● **Saved entries**
################

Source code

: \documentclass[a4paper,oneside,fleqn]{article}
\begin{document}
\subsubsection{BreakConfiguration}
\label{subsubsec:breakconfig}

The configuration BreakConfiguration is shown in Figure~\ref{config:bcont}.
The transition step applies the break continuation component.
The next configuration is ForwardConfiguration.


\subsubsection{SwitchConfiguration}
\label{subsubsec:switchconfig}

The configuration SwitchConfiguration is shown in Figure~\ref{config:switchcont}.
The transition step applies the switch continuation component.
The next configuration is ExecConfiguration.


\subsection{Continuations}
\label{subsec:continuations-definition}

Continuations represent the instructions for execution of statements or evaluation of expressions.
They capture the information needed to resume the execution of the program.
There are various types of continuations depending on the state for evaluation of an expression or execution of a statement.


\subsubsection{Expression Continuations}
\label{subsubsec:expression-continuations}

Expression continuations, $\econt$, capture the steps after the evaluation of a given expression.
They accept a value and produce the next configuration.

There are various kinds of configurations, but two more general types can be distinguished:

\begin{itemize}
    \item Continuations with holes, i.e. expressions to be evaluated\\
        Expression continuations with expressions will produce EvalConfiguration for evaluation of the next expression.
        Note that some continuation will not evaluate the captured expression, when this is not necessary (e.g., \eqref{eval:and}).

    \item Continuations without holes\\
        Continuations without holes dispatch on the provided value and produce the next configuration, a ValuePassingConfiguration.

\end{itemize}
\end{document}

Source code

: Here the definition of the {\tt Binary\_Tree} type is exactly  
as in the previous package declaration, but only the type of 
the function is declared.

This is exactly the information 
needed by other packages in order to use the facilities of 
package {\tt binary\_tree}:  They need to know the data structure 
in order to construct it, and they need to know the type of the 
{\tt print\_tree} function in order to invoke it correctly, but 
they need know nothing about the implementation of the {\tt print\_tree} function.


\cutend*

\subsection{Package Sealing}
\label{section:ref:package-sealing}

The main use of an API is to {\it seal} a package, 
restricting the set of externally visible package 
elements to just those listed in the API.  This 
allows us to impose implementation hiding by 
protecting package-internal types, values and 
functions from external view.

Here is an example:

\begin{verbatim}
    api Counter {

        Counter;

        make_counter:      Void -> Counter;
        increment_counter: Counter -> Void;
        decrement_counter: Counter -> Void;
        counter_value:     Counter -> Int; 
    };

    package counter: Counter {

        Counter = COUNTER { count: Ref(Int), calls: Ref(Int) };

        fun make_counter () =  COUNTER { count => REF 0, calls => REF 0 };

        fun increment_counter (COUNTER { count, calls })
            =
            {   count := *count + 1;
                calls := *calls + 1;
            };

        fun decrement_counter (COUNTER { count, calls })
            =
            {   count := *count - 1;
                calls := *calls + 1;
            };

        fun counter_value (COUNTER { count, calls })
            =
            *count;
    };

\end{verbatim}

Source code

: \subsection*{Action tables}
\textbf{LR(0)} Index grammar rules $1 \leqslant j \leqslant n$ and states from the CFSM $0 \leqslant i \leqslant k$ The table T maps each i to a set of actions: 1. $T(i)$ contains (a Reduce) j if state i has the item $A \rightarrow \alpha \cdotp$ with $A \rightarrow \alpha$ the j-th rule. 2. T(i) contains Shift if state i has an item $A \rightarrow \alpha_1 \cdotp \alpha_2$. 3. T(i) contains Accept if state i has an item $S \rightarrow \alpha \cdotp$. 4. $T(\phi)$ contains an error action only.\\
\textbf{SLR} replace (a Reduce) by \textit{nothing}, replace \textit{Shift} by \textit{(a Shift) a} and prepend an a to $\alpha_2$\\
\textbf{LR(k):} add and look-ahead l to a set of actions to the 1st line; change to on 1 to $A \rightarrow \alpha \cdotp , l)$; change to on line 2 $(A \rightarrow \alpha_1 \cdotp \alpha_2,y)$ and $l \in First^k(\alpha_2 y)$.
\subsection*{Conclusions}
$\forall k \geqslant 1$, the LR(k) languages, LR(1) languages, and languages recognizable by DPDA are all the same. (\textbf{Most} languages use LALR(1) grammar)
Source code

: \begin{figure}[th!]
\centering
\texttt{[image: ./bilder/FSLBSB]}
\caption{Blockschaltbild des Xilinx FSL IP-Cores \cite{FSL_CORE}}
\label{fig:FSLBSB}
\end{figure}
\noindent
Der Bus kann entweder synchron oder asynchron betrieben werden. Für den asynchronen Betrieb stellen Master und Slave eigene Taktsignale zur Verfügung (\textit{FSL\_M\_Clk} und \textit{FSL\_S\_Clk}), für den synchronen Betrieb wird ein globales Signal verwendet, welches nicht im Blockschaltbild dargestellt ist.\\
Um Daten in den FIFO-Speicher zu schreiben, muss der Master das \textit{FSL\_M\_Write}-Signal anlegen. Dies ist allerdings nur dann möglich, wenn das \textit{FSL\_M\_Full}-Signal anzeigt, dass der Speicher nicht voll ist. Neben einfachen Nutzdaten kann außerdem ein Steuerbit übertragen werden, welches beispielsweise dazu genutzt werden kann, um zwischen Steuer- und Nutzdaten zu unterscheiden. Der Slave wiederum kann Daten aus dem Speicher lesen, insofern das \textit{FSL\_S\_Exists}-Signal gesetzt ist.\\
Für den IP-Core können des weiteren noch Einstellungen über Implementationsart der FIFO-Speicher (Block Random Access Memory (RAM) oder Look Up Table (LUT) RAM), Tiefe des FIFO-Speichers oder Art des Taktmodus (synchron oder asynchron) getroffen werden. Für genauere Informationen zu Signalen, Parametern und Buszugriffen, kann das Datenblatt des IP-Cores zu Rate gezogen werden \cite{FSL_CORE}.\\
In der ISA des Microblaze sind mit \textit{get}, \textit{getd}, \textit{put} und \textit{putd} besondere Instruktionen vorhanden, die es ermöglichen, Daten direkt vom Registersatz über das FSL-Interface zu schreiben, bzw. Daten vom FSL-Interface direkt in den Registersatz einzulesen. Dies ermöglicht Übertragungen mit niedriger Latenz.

################

Beginning with the line above that contains "des Xilinx FSL", copy each line exactly up to and including the line that contains "Der Bus kann", and go no further.

● **Task result**
\caption{Blockschaltbild des Xilinx FSL IP-Cores \cite{FSL_CORE}}
\label{fig:FSLBSB}
\end{figure}
\noindent
Der Bus kann entweder synchron oder asynchron betrieben werden. Für den asynchronen Betrieb stellen Master und Slave eigene Taktsignale zur Verfügung (\textit{FSL\_M\_Clk} und \textit{FSL\_S\_Clk}), für den synchronen Betrieb wird ein globales Signal verwendet, welches nicht im Blockschaltbild dargestellt ist.\\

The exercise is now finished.